## Task goal
Beginning at the line containing "(721, 342) = (762, 333): blue bowl -> none" in the material below and ending at the line containing "(769, 340) = (817, 341): blue", return each line exactly and add nothing.

## Data shown
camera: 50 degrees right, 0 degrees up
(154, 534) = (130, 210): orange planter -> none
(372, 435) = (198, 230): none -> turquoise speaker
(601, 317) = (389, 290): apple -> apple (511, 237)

--

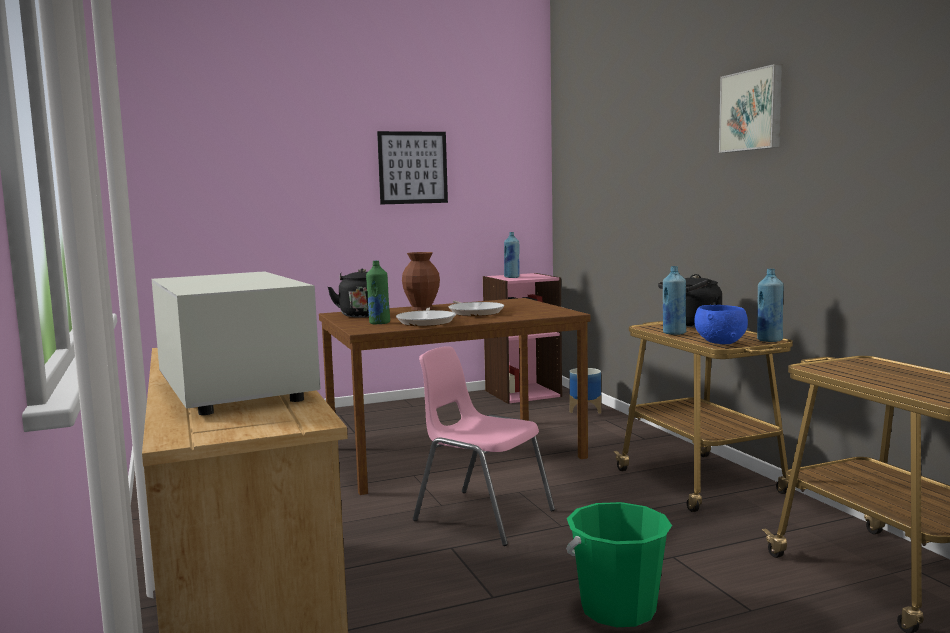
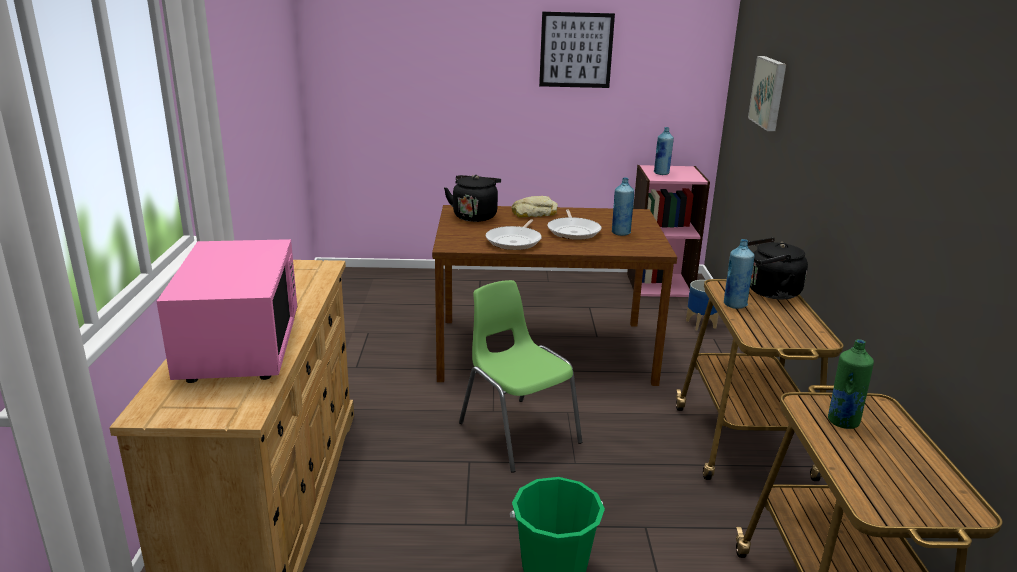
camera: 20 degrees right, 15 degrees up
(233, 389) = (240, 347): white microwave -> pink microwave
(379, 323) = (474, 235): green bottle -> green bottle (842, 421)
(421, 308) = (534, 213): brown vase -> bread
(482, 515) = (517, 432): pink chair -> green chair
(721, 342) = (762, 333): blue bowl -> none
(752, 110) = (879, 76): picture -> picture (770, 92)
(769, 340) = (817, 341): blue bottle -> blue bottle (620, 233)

## Solution for this task
(721, 342) = (762, 333): blue bowl -> none
(752, 110) = (879, 76): picture -> picture (770, 92)
(769, 340) = (817, 341): blue bottle -> blue bottle (620, 233)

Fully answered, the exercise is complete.